Repeat the records exactly, with one exception: no images.

★ ★ ★

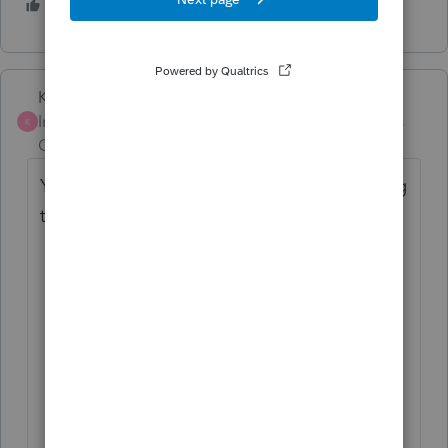
2 people like this
K
Karl
Intuit Community
Forum|Forum|2 years
K
Champion
ago
Your post isn't clear about what you're trying
to upload, but here are are few thoughts:
Are you trying to attach a PDF to the
efile of your returns? That's on Screen
4.4, not the Import menu.
Are you trying to import data from a
PDF into Lacerte, like fixed assets or
stock sales?
Stock sales, just enter a summary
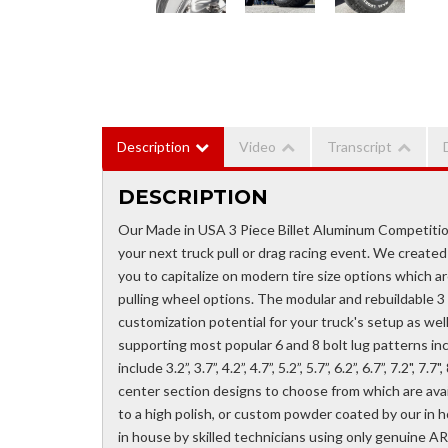
Description
Video
Transcript
DESCRIPTION
Our Made in USA 3 Piece Billet Aluminum Competitio
your next truck pull or drag racing event. We created 
you to capitalize on modern tire size options which ar
pulling wheel options. The modular and rebuildable 
customization potential for your truck's setup as well 
supporting most popular 6 and 8 bolt lug patterns inc
include 3.2”, 3.7”, 4.2”, 4.7”, 5.2”, 5.7”, 6.2”, 6.7”, 7.2", 
center section designs to choose from which are availa
to a high polish, or custom powder coated by our in 
in house by skilled technicians using only genuine AR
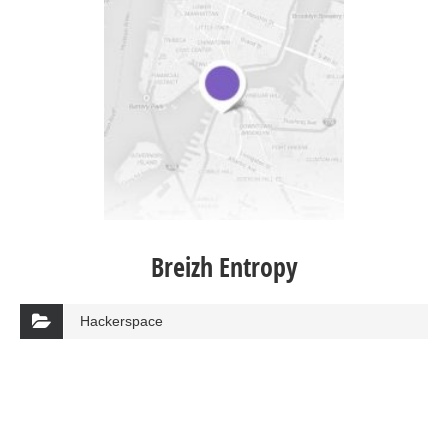
Breizh Entropy
Hackerspace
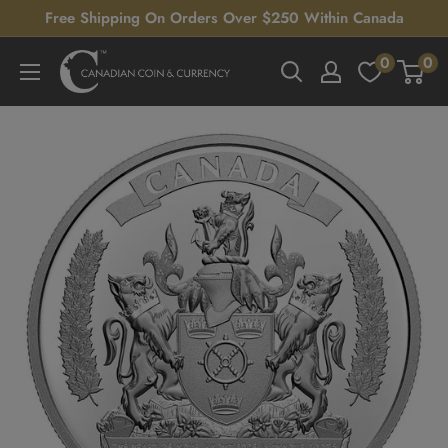
Skip
Free Shipping On Orders Over $250 Within Canada
to
0
0
Canadian
content
Coin
&
Currency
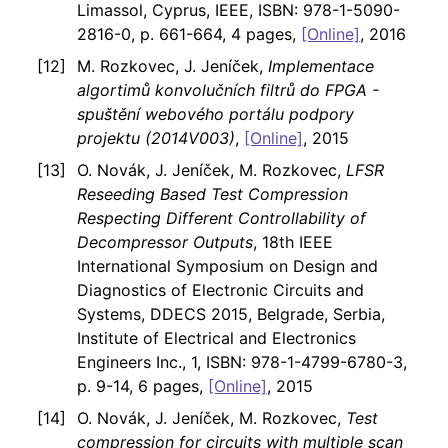
Limassol, Cyprus, IEEE, ISBN: 978-1-5090-
2816-0, p. 661-664, 4 pages,
[Online]
, 2016
M. Rozkovec, J. Jeníček,
Implementace
algortimů konvolučních filtrů do FPGA -
spuštění webového portálu podpory
projektu (2014V003)
,
[Online]
, 2015
O. Novák, J. Jeníček, M. Rozkovec,
LFSR
Reseeding Based Test Compression
Respecting Different Controllability of
Decompressor Outputs
, 18th IEEE
International Symposium on Design and
Diagnostics of Electronic Circuits and
Systems, DDECS 2015, Belgrade, Serbia,
Institute of Electrical and Electronics
Engineers Inc., 1, ISBN: 978-1-4799-6780-3,
p. 9-14, 6 pages,
[Online]
, 2015
O. Novák, J. Jeníček, M. Rozkovec,
Test
compression for circuits with multiple scan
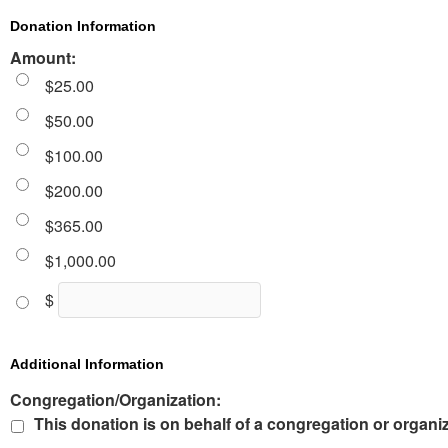
Donation Information
Amount:
$25.00
$50.00
$100.00
$200.00
$365.00
$1,000.00
$
Additional Information
Congregation/Organization:
This donation is on behalf of a congregation or organi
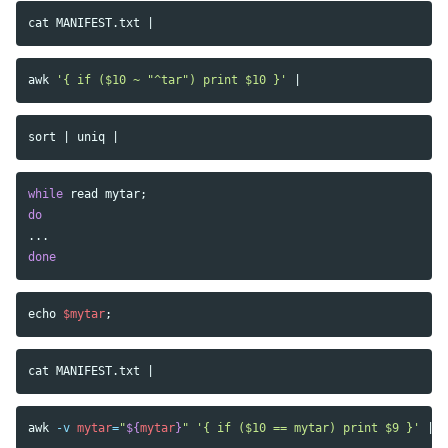
cat 
awk
'{ if ($10 ~ "^tar") print $10 }'
sort
 | 
uniq
while 
read 
mytar
;
do
done
echo
$mytar
;
cat 
awk
-v
mytar
=
"
${
mytar
}
"
'{ if ($10 == mytar) print $9 }'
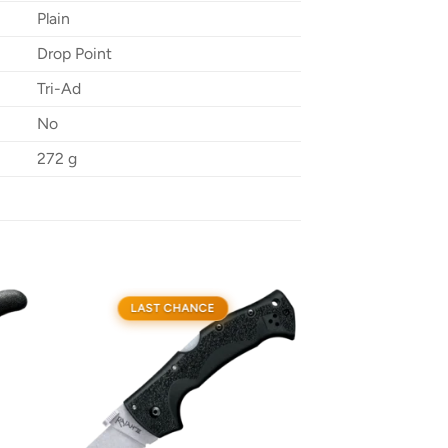
Plain
Drop Point
Tri-Ad
No
272 g
LAST CHANCE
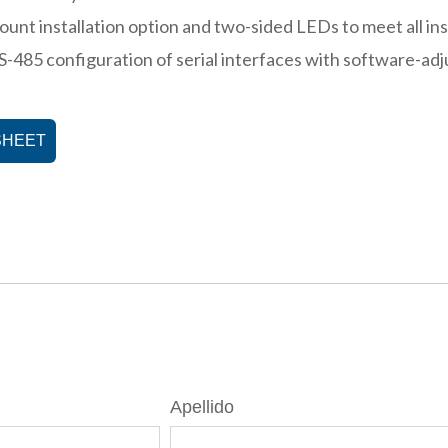
ount installation option and two-sided LEDs to meet all in
S-485 configuration of serial interfaces with software-adj
SHEET
Apellido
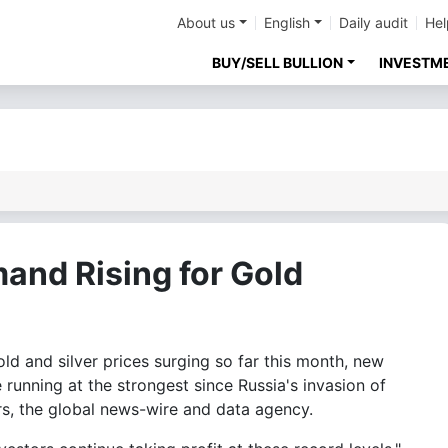
About us
English
Daily audit
Hel
BUY/SELL BULLION
INVESTM
and Rising for Gold
 and silver prices surging so far this month, new
 running at the strongest since Russia's invasion of
s, the global news-wire and data agency.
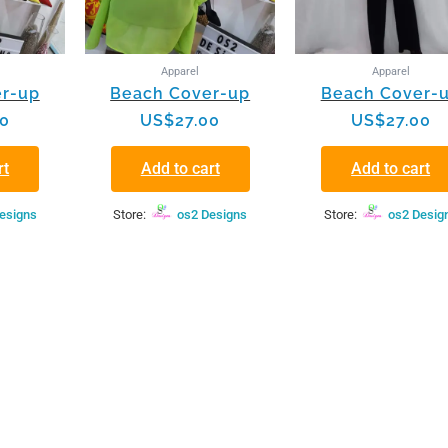
Apparel
Apparel
r-up
Beach Cover-up
Beach Cover-
00
US$
27.00
US$
27.00
rt
Add to cart
Add to cart
esigns
Store:
os2 Designs
Store:
os2 Desig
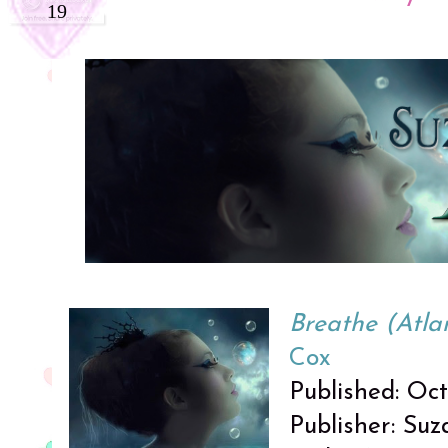
19
Breathe (Atlan
Cox
Published: Oc
Publisher: Su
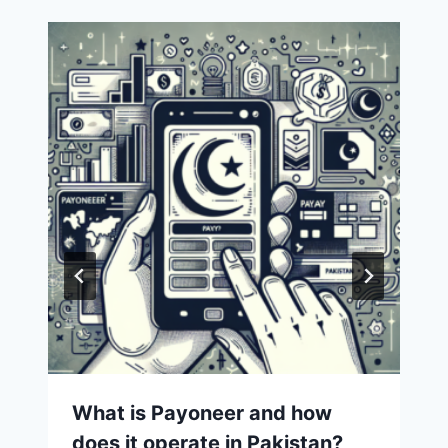
What is Payoneer and how
does it operate in Pakistan?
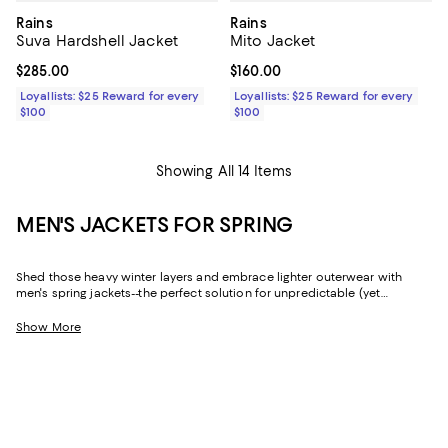
Rains
Rains
Suva Hardshell Jacket
Mito Jacket
Current price $285.00; ;
$285.00
Current price $160.00; ;
$160.00
Loyallists: $25 Reward for every
Loyallists: $25 Reward for every
$100
$100
Showing All 14 Items
MEN'S JACKETS FOR SPRING
Shed those heavy winter layers and embrace lighter outerwear with
men's spring jackets--the perfect solution for unpredictable (yet
decidedly mild) weather. Whether you're looking for a sophisticated
shell that fits a formal dress code or an essential quilted jacket if there's
Show More
still a chill in the air, you'll find all-star picks from fan-favorite brands like
Moncler
,
REISS
,
John Varvatos
,
Rodd & Gunn
, and so many more.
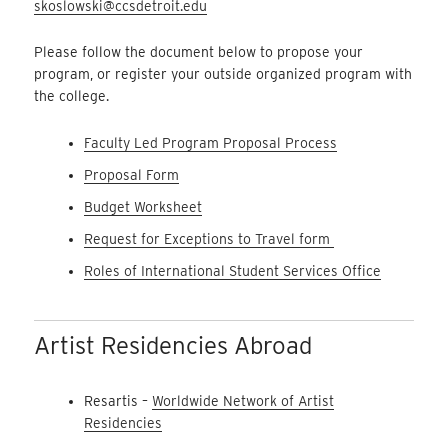
skoslowski@ccsdetroit.edu
Please follow the document below to propose your
program, or register your outside organized program with
the college.
Faculty Led Program Proposal Process
Proposal Form
Budget Worksheet
Request for Exceptions to Travel form
Roles of International Student Services Office
Artist Residencies Abroad
Resartis –
Worldwide Network of Artist
Residencies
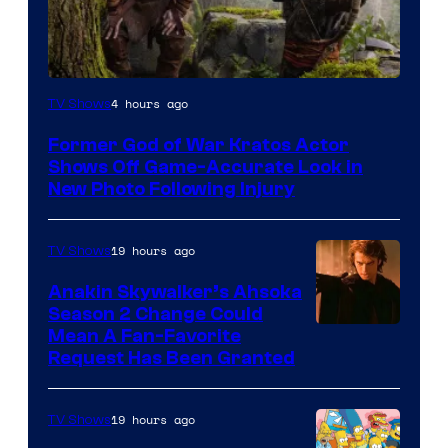
Image
4 hours ago
TV Shows
Courtesy
Former God of War Kratos Actor
of
Shows Off Game-Accurate Look in
Prime
New Photo Following Injury
Video
19 hours ago
TV Shows
Anakin Skywalker’s Ahsoka
Season 2 Change Could
Mean A Fan-Favorite
Request Has Been Granted
19 hours ago
TV Shows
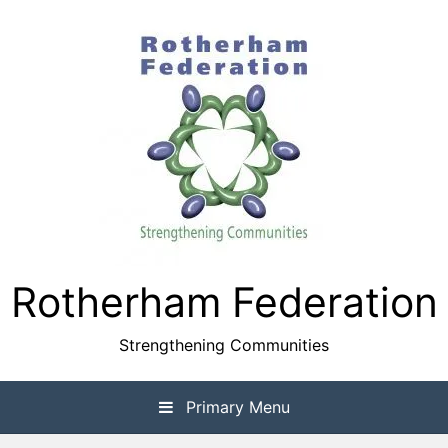
Skip
to
content
Rotherham Federation
Strengthening Communities
Primary Menu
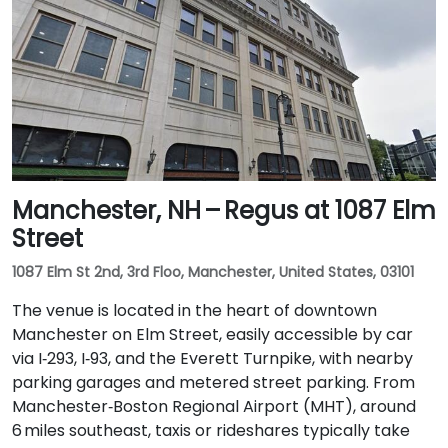
Manchester, NH – Regus at 1087 Elm
Street
1087 Elm St 2nd, 3rd Floo, Manchester, United States, 03101
The venue is located in the heart of downtown
Manchester on Elm Street, easily accessible by car
via I‑293, I‑93, and the Everett Turnpike, with nearby
parking garages and metered street parking. From
Manchester‑Boston Regional Airport (MHT), around
6 miles southeast, taxis or rideshares typically take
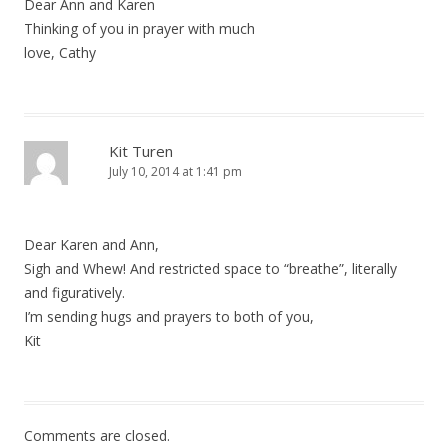
Dear Ann and Karen
Thinking of you in prayer with much
love, Cathy
Kit Turen
July 10, 2014 at 1:41 pm
Dear Karen and Ann,
Sigh and Whew! And restricted space to “breathe”, literally
and figuratively.
I’m sending hugs and prayers to both of you,
Kit
Comments are closed.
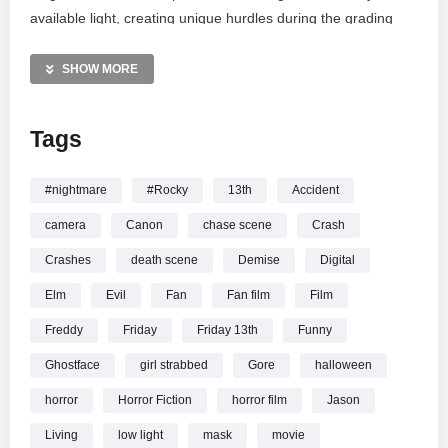
available light, creating unique hurdles during the grading
process in Premiere Pro. Directed by Jordan Page and
starring Sarah Ison, this sequence offers a raw look at the
SHOW MORE
project before it is officially re-shot for the final short film
release.
Tags
MORE VIDEOS LIKE THIS:
Stabbed Videos
#nightmare
#Rocky
13th
Accident
Death Scene Videos
camera
Canon
chase scene
Crash
Horror films Videos
Crashes
death scene
Demise
Digital
—————
Elm
Evil
Fan
Fan film
Film
Watch Scream Fan Film – Sarah’s Death (Canon T2i) online.
Freddy
Friday
Friday 13th
Funny
Ghostface
girl strabbed
Gore
halloween
horror
Horror Fiction
horror film
Jason
Living
low light
mask
movie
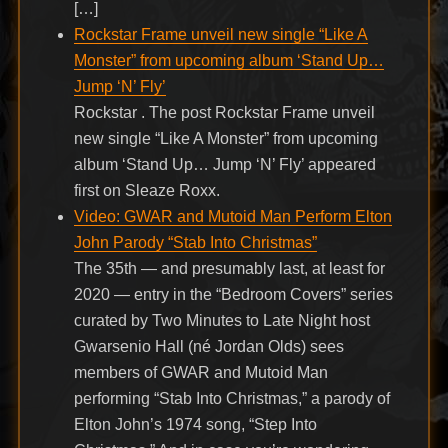
[…]
Rockstar Frame unveil new single “Like A
Monster” from upcoming album ‘Stand Up…
Jump ‘N’ Fly’
Rockstar . The post Rockstar Frame unveil
new single “Like A Monster” from upcoming
album ‘Stand Up… Jump ‘N’ Fly’ appeared
first on Sleaze Roxx.
Video: GWAR and Mutoid Man Perform Elton
John Parody “Stab Into Christmas”
The 35th — and presumably last, at least for
2020 — entry in the “Bedroom Covers” series
curated by Two Minutes to Late Night host
Gwarsenio Hall (né Jordan Olds) sees
members of GWAR and Mutoid Man
performing “Stab Into Christmas,” a parody of
Elton John’s 1974 song, “Step Into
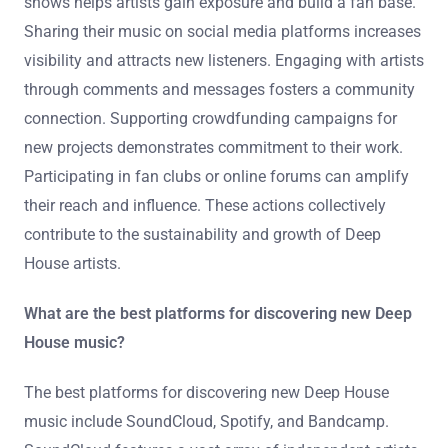
shows helps artists gain exposure and build a fan base.
Sharing their music on social media platforms increases
visibility and attracts new listeners. Engaging with artists
through comments and messages fosters a community
connection. Supporting crowdfunding campaigns for
new projects demonstrates commitment to their work.
Participating in fan clubs or online forums can amplify
their reach and influence. These actions collectively
contribute to the sustainability and growth of Deep
House artists.
What are the best platforms for discovering new Deep
House music?
The best platforms for discovering new Deep House
music include SoundCloud, Spotify, and Bandcamp.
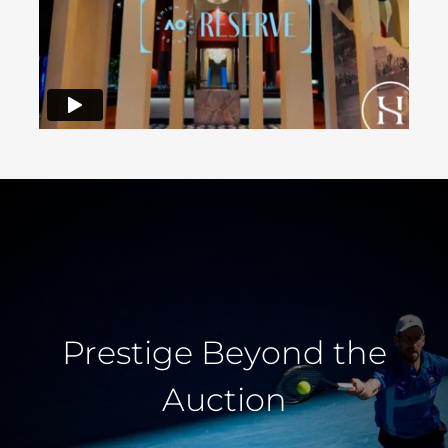
Prestige Beyond the
Auction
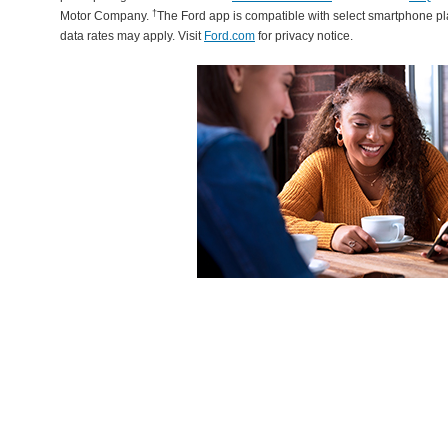
†
Motor Company.
The Ford app is compatible with select smartphone p
data rates may apply. Visit
Ford.com
for privacy notice.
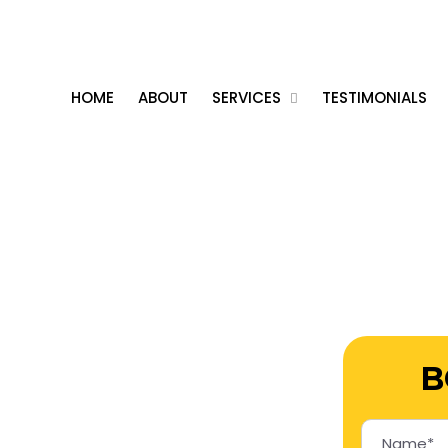
vices
0426 592 100
bo
er Service
HOME
ABOUT
SERVICES
TESTIMONIALS
B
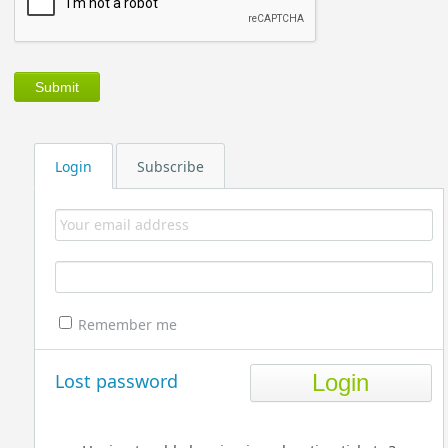
Login
Subscribe
Remember me
Lost password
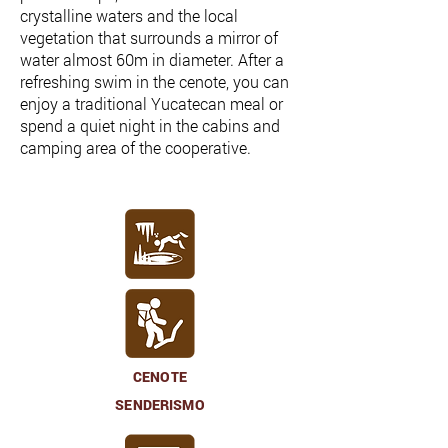
crystalline waters and the local
vegetation that surrounds a mirror of
water almost 60m in diameter. After a
refreshing swim in the cenote, you can
enjoy a traditional Yucatecan meal or
spend a quiet night in the cabins and
camping area of the cooperative.
CENOTE
SENDERISMO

★ ★ ★

• Response:
2 people like this
K
Karl
Intuit Community
Forum|Forum|2 years
K
Champion
ago
Your post isn't clear about what you're trying
to upload, but here are are few thoughts:
Are you trying to attach a PDF to the
efile of your returns? That's on Screen
4.4, not the Import menu.
Are you trying to import data from a
PDF into Lacerte, like fixed assets or
stock sales?
Stock sales, just enter a summary
Description
Video
Transcript
DESCRIPTION
Our Made in USA 3 Piece Billet Aluminum Competitio
your next truck pull or drag racing event. We created 
you to capitalize on modern tire size options which ar
pulling wheel options. The modular and rebuildable 
customization potential for your truck's setup as well 
supporting most popular 6 and 8 bolt lug patterns inc
include 3.2”, 3.7”, 4.2”, 4.7”, 5.2”, 5.7”, 6.2”, 6.7”, 7.2", 
center section designs to choose from which are availa
to a high polish, or custom powder coated by our in 
in house by skilled technicians using only genuine AR
Breizh Entropy
Hackerspace
Skip
Free Shipping On Orders Over $250 Within Canada
to
0
0
Canadian
content
Coin
&
Currency
Limassol, Cyprus, IEEE, ISBN: 978-1-5090-
2816-0, p. 661-664, 4 pages,
[Online]
, 2016
M. Rozkovec, J. Jeníček,
Implementace
algortimů konvolučních filtrů do FPGA -
spuštění webového portálu podpory
projektu (2014V003)
,
[Online]
, 2015
O. Novák, J. Jeníček, M. Rozkovec,
LFSR
Reseeding Based Test Compression
Respecting Different Controllability of
Decompressor Outputs
, 18th IEEE
International Symposium on Design and
Diagnostics of Electronic Circuits and
Systems, DDECS 2015, Belgrade, Serbia,
Institute of Electrical and Electronics
Engineers Inc., 1, ISBN: 978-1-4799-6780-3,
p. 9-14, 6 pages,
[Online]
, 2015
O. Novák, J. Jeníček, M. Rozkovec,
Test
compression for circuits with multiple scan
Donation Information
Amount:
$25.00
$50.00
$100.00
$200.00
$365.00
$1,000.00
$
Additional Information
Congregation/Organization:
This donation is on behalf of a congregation or organi
cat 
awk
'{ if ($10 ~ "^tar") print $10 }'
sort
 | 
uniq
while 
read 
mytar
;
do
done
echo
$mytar
;
cat 
awk
-v
mytar
=
"
${
mytar
}
"
'{ if ($10 == mytar) print $9 }'
Plain
Drop Point
Tri-Ad
No
272 g
LAST CHANCE
ount installation option and two-sided LEDs to meet all in
S-485 configuration of serial interfaces with software-adj
SHEET
Apellido
About us
English
Daily audit
Hel
BUY/SELL BULLION
INVESTM
and Rising for Gold
 and silver prices surging so far this month, new
 running at the strongest since Russia's invasion of
s, the global news-wire and data agency.
Apparel
Apparel
r-up
Beach Cover-up
Beach Cover-
00
US$
27.00
US$
27.00
rt
Add to cart
Add to cart
esigns
Store:
os2 Designs
Store:
os2 Desig
19
Breathe (Atlan
Cox
Published: Oc
Publisher: Su
What is Payoneer and how
does it operate in Pakistan?
Rains
Rains
Suva Hardshell Jacket
Mito Jacket
Current price $285.00; ;
$285.00
Current price $160.00; ;
$160.00
Loyallists: $25 Reward for every
Loyallists: $25 Reward for every
$100
$100
Showing All 14 Items
MEN'S JACKETS FOR SPRING
Shed those heavy winter layers and embrace lighter outerwear with
men's spring jackets--the perfect solution for unpredictable (yet
decidedly mild) weather. Whether you're looking for a sophisticated
shell that fits a formal dress code or an essential quilted jacket if there's
Show More
still a chill in the air, you'll find all-star picks from fan-favorite brands like
Moncler
,
REISS
,
John Varvatos
,
Rodd & Gunn
, and so many more.
skoslowski@ccsdetroit.edu
Please follow the document below to propose your
program, or register your outside organized program with
the college.
Faculty Led Program Proposal Process
Proposal Form
Budget Worksheet
Request for Exceptions to Travel form
Roles of International Student Services Office
Artist Residencies Abroad
Resartis –
Worldwide Network of Artist
Residencies
Image
4 hours ago
TV Shows
Courtesy
Former God of War Kratos Actor
of
Shows Off Game-Accurate Look in
Prime
New Photo Following Injury
Video
19 hours ago
TV Shows
Anakin Skywalker’s Ahsoka
Season 2 Change Could
Mean A Fan-Favorite
Request Has Been Granted
19 hours ago
TV Shows
Skip
to
content
Rotherham Federation
Strengthening Communities
Primary Menu
Manchester, NH – Regus at 1087 Elm
Street
1087 Elm St 2nd, 3rd Floo, Manchester, United States, 03101
The venue is located in the heart of downtown
Manchester on Elm Street, easily accessible by car
via I‑293, I‑93, and the Everett Turnpike, with nearby
parking garages and metered street parking. From
Manchester‑Boston Regional Airport (MHT), around
6 miles southeast, taxis or rideshares typically take
Dear Ann and Karen
Thinking of you in prayer with much
love, Cathy
Kit Turen
July 10, 2014 at 1:41 pm
Dear Karen and Ann,
Sigh and Whew! And restricted space to “breathe”, literally
and figuratively.
I’m sending hugs and prayers to both of you,
Kit
Comments are closed.
available light, creating unique hurdles during the grading
process in Premiere Pro. Directed by Jordan Page and
starring Sarah Ison, this sequence offers a raw look at the
SHOW MORE
project before it is officially re-shot for the final short film
release.
Tags
MORE VIDEOS LIKE THIS:
Stabbed Videos
#nightmare
#Rocky
13th
Accident
Death Scene Videos
camera
Canon
chase scene
Crash
Horror films Videos
Crashes
death scene
Demise
Digital
—————
Elm
Evil
Fan
Fan film
Film
Watch Scream Fan Film – Sarah’s Death (Canon T2i) online.
Freddy
Friday
Friday 13th
Funny
Ghostface
girl strabbed
Gore
halloween
horror
Horror Fiction
horror film
Jason
Living
low light
mask
movie
[…]
Rockstar Frame unveil new single “Like A
Monster” from upcoming album ‘Stand Up…
Jump ‘N’ Fly’
Rockstar . The post Rockstar Frame unveil
new single “Like A Monster” from upcoming
album ‘Stand Up… Jump ‘N’ Fly’ appeared
first on Sleaze Roxx.
Video: GWAR and Mutoid Man Perform Elton
John Parody “Stab Into Christmas”
The 35th — and presumably last, at least for
2020 — entry in the “Bedroom Covers” series
curated by Two Minutes to Late Night host
Gwarsenio Hall (né Jordan Olds) sees
members of GWAR and Mutoid Man
performing “Stab Into Christmas,” a parody of
Elton John’s 1974 song, “Step Into
shows helps artists gain exposure and build a fan base.
Sharing their music on social media platforms increases
visibility and attracts new listeners. Engaging with artists
through comments and messages fosters a community
connection. Supporting crowdfunding campaigns for
new projects demonstrates commitment to their work.
Participating in fan clubs or online forums can amplify
their reach and influence. These actions collectively
contribute to the sustainability and growth of Deep
House artists.
What are the best platforms for discovering new Deep
House music?
The best platforms for discovering new Deep House
music include SoundCloud, Spotify, and Bandcamp.
Prestige Beyond the
Auction
†
Motor Company.
The Ford app is compatible with select smartphone p
data rates may apply. Visit
Ford.com
for privacy notice.
vices
0426 592 100
bo
er Service
HOME
ABOUT
SERVICES
TESTIMONIALS
B
Login
Subscribe
Remember me
Lost password
crystalline waters and the local
vegetation that surrounds a mirror of
water almost 60m in diameter. After a
refreshing swim in the cenote, you can
enjoy a traditional Yucatecan meal or
spend a quiet night in the cabins and
camping area of the cooperative.
CENOTE
SENDERISMO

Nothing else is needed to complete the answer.